[[ Source material open ]]
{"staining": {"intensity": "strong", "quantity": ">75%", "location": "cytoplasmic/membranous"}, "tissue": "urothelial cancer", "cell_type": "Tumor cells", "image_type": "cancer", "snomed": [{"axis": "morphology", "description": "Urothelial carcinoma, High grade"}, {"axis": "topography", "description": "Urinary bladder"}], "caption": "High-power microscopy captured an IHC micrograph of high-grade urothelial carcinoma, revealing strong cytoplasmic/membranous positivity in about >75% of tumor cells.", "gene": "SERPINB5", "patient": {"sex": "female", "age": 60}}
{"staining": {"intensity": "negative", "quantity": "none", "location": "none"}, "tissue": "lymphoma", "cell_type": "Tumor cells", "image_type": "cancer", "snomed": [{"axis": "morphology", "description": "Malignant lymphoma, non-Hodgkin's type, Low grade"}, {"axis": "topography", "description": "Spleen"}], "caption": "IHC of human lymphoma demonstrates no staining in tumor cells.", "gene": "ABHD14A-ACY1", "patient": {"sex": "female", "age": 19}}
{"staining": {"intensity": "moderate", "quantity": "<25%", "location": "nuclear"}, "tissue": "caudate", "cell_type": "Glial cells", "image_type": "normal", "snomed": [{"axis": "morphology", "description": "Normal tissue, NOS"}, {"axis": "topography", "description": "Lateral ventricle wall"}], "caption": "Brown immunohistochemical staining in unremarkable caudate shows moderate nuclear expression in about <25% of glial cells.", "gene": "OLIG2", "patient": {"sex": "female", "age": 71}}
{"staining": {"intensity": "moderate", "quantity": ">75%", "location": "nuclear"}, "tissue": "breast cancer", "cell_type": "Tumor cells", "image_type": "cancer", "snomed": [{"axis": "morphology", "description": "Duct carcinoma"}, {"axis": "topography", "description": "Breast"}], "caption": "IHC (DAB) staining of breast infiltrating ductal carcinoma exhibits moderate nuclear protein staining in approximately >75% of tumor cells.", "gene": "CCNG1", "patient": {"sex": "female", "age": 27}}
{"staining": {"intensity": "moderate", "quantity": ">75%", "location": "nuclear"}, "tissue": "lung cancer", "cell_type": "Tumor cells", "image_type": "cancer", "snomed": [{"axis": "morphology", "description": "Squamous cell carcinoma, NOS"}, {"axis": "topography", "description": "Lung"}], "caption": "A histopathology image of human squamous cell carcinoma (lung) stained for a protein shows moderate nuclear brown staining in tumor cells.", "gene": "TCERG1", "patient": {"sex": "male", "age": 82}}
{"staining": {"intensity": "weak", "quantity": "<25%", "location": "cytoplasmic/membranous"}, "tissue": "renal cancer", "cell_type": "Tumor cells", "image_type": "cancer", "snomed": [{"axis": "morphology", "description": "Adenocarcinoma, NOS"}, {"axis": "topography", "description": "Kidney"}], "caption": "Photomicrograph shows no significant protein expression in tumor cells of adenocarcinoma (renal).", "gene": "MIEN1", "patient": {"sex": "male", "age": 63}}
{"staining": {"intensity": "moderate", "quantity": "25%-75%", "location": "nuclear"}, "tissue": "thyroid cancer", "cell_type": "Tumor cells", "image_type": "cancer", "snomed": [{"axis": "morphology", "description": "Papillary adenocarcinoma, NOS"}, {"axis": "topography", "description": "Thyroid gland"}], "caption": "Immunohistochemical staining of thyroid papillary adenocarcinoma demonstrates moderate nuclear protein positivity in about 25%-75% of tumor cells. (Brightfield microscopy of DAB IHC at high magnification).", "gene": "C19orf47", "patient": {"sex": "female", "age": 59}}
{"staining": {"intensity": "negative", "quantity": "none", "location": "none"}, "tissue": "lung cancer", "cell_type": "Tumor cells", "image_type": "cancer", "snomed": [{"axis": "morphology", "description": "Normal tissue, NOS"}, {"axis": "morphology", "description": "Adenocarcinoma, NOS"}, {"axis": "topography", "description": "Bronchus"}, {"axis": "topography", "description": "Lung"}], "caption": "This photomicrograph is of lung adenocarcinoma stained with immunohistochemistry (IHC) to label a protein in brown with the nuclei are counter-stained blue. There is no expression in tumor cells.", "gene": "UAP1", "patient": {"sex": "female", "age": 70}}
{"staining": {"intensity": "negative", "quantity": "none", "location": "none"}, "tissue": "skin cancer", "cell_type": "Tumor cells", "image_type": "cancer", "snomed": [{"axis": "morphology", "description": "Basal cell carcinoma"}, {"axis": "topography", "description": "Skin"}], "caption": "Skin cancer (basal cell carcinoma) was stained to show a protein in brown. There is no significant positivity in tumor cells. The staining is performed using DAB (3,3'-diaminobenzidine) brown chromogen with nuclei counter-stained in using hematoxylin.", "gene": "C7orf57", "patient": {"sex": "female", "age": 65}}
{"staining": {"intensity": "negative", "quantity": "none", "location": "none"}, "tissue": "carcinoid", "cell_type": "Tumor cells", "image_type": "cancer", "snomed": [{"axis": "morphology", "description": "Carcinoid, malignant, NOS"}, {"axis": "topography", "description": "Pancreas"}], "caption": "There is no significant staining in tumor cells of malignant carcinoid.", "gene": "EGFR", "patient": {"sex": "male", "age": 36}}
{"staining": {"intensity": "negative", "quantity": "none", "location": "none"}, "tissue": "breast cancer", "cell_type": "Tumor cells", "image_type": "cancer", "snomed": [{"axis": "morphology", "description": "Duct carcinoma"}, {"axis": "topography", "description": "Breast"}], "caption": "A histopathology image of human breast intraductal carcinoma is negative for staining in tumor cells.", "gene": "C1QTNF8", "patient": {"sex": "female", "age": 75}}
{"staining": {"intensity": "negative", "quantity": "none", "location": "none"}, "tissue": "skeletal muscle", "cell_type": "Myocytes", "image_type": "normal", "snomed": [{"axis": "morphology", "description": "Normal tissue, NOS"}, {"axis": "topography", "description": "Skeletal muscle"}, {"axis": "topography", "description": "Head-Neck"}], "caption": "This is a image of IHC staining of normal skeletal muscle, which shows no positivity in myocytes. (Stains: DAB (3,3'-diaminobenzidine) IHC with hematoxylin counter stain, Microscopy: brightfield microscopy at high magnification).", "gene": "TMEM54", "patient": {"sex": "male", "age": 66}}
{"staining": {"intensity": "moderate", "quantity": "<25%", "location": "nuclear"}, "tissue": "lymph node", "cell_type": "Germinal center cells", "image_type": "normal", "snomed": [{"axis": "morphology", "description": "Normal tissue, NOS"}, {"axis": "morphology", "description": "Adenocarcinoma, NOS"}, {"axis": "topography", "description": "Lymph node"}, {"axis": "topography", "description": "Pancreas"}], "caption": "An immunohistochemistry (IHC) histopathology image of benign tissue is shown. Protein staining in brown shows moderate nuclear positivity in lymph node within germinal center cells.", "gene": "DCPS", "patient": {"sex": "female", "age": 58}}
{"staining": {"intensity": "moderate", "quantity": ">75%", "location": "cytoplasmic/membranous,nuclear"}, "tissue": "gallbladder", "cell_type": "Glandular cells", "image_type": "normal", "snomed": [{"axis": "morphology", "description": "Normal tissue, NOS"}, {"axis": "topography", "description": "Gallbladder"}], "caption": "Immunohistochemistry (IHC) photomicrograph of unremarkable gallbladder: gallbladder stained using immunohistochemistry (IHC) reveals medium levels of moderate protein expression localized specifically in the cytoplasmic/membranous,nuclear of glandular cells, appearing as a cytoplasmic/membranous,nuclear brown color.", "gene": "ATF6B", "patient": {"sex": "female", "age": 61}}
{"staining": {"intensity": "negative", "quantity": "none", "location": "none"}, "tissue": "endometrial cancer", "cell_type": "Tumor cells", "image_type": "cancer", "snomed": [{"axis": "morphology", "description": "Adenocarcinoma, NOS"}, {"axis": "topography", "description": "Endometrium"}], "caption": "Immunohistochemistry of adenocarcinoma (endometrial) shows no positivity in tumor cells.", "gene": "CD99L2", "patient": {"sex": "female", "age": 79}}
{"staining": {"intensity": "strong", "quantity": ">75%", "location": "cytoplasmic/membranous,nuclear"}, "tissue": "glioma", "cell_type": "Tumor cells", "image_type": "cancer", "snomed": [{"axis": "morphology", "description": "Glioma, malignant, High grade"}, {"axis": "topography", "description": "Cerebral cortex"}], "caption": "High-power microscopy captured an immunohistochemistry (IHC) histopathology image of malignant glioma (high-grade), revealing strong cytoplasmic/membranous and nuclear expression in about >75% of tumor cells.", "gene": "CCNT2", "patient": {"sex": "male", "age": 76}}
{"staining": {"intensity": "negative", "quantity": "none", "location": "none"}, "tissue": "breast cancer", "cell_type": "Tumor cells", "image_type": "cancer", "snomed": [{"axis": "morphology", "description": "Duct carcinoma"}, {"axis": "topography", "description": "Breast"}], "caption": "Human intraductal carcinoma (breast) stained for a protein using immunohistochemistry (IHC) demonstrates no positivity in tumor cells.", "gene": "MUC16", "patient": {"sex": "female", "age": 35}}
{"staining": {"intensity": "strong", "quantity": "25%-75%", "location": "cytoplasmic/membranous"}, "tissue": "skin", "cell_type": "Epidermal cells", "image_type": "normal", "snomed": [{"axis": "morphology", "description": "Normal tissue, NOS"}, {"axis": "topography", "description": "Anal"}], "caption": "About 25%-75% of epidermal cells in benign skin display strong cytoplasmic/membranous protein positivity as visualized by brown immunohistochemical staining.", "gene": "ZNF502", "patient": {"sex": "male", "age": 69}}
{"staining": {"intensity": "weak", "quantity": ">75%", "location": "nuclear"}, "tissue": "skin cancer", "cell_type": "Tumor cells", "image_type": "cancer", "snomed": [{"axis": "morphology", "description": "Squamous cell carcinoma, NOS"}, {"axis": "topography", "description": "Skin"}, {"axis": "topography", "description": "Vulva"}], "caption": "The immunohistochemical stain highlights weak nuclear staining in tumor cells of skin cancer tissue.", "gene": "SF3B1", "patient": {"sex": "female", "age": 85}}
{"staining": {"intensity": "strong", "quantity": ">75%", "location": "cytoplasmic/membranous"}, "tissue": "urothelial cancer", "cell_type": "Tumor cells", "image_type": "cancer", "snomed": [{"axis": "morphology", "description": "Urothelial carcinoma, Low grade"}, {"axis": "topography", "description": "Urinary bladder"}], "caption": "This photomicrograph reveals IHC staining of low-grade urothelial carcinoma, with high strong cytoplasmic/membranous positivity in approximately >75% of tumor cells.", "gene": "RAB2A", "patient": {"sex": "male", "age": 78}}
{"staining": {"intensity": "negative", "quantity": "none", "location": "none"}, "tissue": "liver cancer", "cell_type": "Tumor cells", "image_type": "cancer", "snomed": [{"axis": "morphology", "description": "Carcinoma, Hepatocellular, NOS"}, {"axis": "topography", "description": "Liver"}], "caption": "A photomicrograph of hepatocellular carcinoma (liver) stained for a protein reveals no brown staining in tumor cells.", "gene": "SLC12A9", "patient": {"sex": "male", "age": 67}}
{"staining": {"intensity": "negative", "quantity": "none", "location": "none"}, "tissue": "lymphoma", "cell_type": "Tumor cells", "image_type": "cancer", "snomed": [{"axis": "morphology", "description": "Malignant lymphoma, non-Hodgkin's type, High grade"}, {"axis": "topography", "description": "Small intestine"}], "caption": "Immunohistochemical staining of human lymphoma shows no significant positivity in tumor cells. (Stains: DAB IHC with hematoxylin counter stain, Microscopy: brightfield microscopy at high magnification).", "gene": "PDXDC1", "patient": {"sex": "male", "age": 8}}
[[ Source material closed ]]
[Brief]: State the number of lines in the records above that contain the string "unremarkable", and give nothing else.

[Solution to this problem]: 2